_GOAL_: Which lines of the data below contain the string "qUnion"? Copy out every such line, treating uppercase and lowercase as distinct.

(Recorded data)
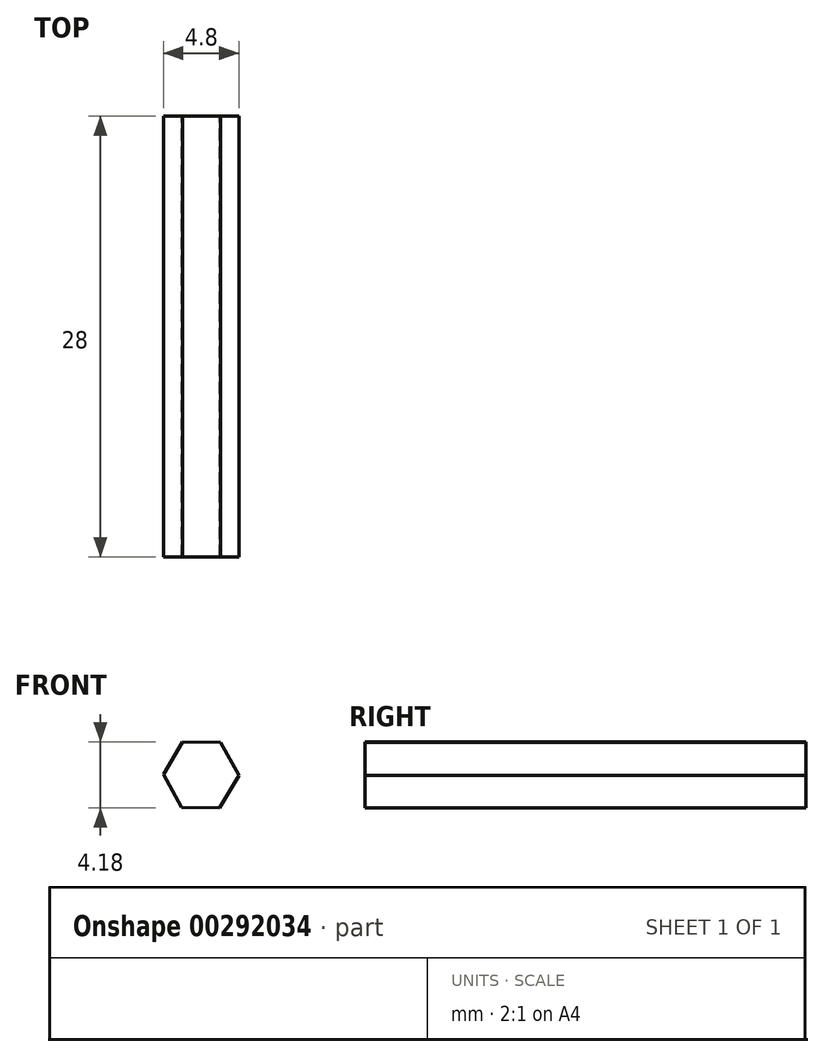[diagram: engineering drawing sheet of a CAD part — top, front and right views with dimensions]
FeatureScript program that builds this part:
annotation { "Feature Type Name" : "Feature", "Feature Type Description" : "" }
export const myFeature = defineFeature(function(context is Context, id is Id, definition is map)
    precondition{}
    {
        {
            var Q0;
            Q0=qCreatedBy(makeId("Front.planeOp"),FACE);
            var sketch = newSketch(context, id + "F0", { "sketchPlane" : qUnion([Q0])});
            skCircle(sketch, "E0.cCircle", {"center": v(0, 0) * mm, "radius": 2.08 * mm, "construction": true});
            skLineSegment(sketch, "E0.0", {"start": v(1.23, 2.06) * mm, "end": v(2.4, -0.03) * mm});
            skLineSegment(sketch, "E0.1", {"start": v(2.4, -0.03) * mm, "end": v(1.17, -2.1) * mm});
            skLineSegment(sketch, "E0.2", {"start": v(1.17, -2.1) * mm, "end": v(-1.23, -2.06) * mm});
            skLineSegment(sketch, "E0.3", {"start": v(-1.23, -2.06) * mm, "end": v(-2.4, 0.03) * mm});
            skLineSegment(sketch, "E0.4", {"start": v(-2.4, 0.03) * mm, "end": v(-1.17, 2.1) * mm});
            skLineSegment(sketch, "E0.5", {"start": v(-1.17, 2.1) * mm, "end": v(1.23, 2.06) * mm});
            skPoint(sketch, "E0.0.midPoint", {"position": v(1.81, 1.01) * mm});
            skSolve(sketch);
        }
        {
            var Q0;
            Q0 = qSketchRegion(id + "F0", true);
            extrude(context, id + "F1", {"entities" : qUnion([Q0]), "depth" : 28 * mm});
        }
    });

_COMPLETE ANSWER_:
            var sketch = newSketch(context, id + "F0", { "sketchPlane" : qUnion([Q0])});
            extrude(context, id + "F1", {"entities" : qUnion([Q0]), "depth" : 28 * mm});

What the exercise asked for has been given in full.